## 問題文
下の提供文で、伊藤先生は教員がすべての答えを用意して枠にはめるのではなく、生徒の自由な発想や考え方を引き出して伸ばすことに力を入れていると述べている。それは何のためなのかを、提供文に即して説明しなさい。

## 提供文
対談2
校長・伊藤正徳先生(聖徳学園中学校・高等学校) x 古新舜(「シネマ・アクティブ・ラーニング」考案者&ファシリテーター)
(1)アクティブ・ラーニング時代の教育実践
古新
本日は伊藤先生よろしくお願いします。
伊藤先生
こちらこそありがとうございます。
古新
長年、シネマ・アクティブ・ラーニングを使っていただいていて、私もこの節目で伊藤先生とお話ができるのはとても嬉しいなと思っております。
伊藤先生
こちらこそいつも本当にご指導いただいてありがとうございます。
古新
こちらこそ。まず、御校が大切にしている教育理念をお伺いしたいと思います。
伊藤先生
はい、やはり最終的にはしっかりとした、世界に通用する人になってほしいということだろうなと考えています。ただ、一番大切にしていますのは、やはり子どもの可能性をどんどん引き出してあげること。そのために我々がすべて答えを用意してその枠にはめるのではなくて、彼らの自由な発想、考え方、それをどうやって引き出して、それをどうやって伸ばしてあげるかというところ。そこに一番、力を入れているところです。
古新
なるほどですね。その伊藤先生のお考えとかというのは、例えば、この時期から意識し始めたみたいなのはありますか。

## 提供記録
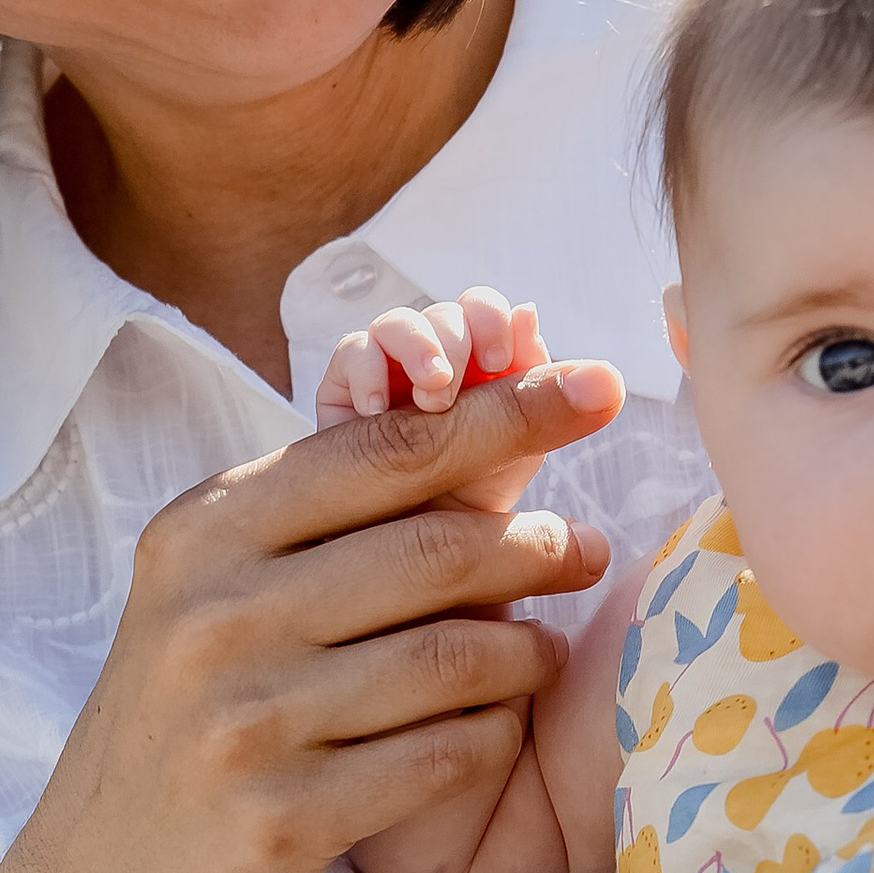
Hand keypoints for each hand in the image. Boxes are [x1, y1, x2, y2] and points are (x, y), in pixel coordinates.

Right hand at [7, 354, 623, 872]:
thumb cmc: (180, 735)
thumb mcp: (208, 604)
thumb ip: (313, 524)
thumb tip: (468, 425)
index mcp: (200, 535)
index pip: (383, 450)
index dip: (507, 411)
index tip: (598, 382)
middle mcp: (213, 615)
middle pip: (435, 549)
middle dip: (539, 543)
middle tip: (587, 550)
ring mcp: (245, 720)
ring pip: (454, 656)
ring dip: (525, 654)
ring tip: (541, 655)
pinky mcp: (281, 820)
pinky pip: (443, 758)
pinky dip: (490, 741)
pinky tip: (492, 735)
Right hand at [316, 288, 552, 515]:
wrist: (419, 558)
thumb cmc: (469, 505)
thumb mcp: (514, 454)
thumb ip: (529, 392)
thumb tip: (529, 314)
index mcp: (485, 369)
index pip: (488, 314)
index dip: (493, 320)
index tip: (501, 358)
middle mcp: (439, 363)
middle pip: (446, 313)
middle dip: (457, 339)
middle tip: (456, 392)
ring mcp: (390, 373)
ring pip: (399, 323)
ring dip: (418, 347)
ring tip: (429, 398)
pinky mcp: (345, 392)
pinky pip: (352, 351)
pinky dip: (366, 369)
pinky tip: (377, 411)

...

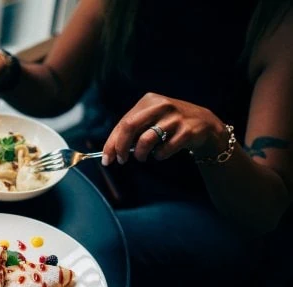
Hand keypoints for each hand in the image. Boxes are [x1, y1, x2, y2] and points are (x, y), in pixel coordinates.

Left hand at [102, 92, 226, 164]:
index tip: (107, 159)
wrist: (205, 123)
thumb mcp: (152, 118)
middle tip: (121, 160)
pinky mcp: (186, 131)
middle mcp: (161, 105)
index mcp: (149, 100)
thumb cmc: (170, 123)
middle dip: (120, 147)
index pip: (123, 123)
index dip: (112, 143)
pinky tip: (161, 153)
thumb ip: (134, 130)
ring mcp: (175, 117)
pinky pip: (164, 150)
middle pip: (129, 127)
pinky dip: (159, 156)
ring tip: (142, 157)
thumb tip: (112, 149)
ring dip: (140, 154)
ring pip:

## 解答欄
子どもの可能性をどんどん引き出してあげるためである。伊藤先生は、これを教育で一番大切にしていることとして挙げている。